Remix.run Logo
3pt14159 4 days ago

I remember a time before UTF-8's ubiquity. It was such a headache moving to i18z. I love UTF-8.

linguae 4 days ago | parent | next [-]

I remember learning Japanese in the early 2000s and the fun of dealing with multiple encodings for the same language: JIS, Shift-JIS, and EUC. As late as 2011 I had to deal with processing a dataset encoded under EUC in Python 2 for a graduate-level machine learning course where I worked on a project for segmenting Japanese sentences (typically there are no spaces in Japanese sentences).

UTF-8 made processing Japanese text much easier! No more needing to manually change encoding options in my browser!
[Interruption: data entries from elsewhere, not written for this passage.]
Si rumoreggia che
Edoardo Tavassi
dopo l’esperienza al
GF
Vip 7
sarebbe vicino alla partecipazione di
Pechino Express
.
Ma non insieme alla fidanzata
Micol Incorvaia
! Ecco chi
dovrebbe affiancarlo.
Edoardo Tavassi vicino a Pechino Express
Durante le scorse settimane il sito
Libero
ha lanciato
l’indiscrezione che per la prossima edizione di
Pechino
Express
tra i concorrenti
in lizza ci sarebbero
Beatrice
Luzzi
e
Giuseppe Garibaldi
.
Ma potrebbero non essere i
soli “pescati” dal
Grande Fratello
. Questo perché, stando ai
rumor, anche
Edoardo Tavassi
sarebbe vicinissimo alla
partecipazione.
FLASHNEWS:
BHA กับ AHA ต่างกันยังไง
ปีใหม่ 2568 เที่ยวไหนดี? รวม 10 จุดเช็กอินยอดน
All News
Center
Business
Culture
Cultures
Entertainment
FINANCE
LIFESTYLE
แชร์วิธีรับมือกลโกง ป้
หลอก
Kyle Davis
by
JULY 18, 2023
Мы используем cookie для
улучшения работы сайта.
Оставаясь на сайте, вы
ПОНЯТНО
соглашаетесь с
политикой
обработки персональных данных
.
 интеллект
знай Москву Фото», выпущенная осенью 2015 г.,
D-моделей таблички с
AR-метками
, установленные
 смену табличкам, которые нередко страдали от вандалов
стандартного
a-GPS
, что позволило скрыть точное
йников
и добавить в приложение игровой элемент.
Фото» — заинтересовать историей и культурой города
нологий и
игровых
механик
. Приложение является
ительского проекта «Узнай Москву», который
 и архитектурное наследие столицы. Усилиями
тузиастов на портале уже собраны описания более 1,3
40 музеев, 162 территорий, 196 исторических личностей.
No more mojibake!

layer8 4 days ago | parent | next [-]

On the other hand, you now have to deal with the issues of Han unification: https://en.wikipedia.org/wiki/Han_unification#Examples_of_la...

4 days ago | parent | prev | next [-]
[deleted]
pezezin 4 days ago | parent | prev [-]

I live in Japan and I still receive the random email or work document encoded in Shit-JIS. Mojibake is not as common as it once was, but still a problem.

rmunn 4 days ago | parent [-]

I'm assuming you misspelled Shift-JIS on purpose because you're sick and tired of dealing with it. If that was an accidental misspelling, it was inspired. :-)

acdha 4 days ago | parent | prev | next [-]

I worked on a site in the late 90s which had news in several Asian languages, including both simplified and traditional Chinese. We had a partner in Hong Kong sending articles and being a stereotypical monolingual American I took them at their word that they were sending us simplified Chinese and had it loaded into our PHP app which dutifully served it with that encoding. It was clearly Chinese so I figured we had that feed working.

A couple of days later, I got an email from someone explaining that it was gibberish — apparently our content partner who claimed to be sending GB2312 simplified Chinese was in fact sending us Big5 traditional Chinese so while many of the byte values mapped to valid characters it was nonsensical.

glxxyz 4 days ago | parent | prev [-]

I worked on an email client. Many many character set headaches.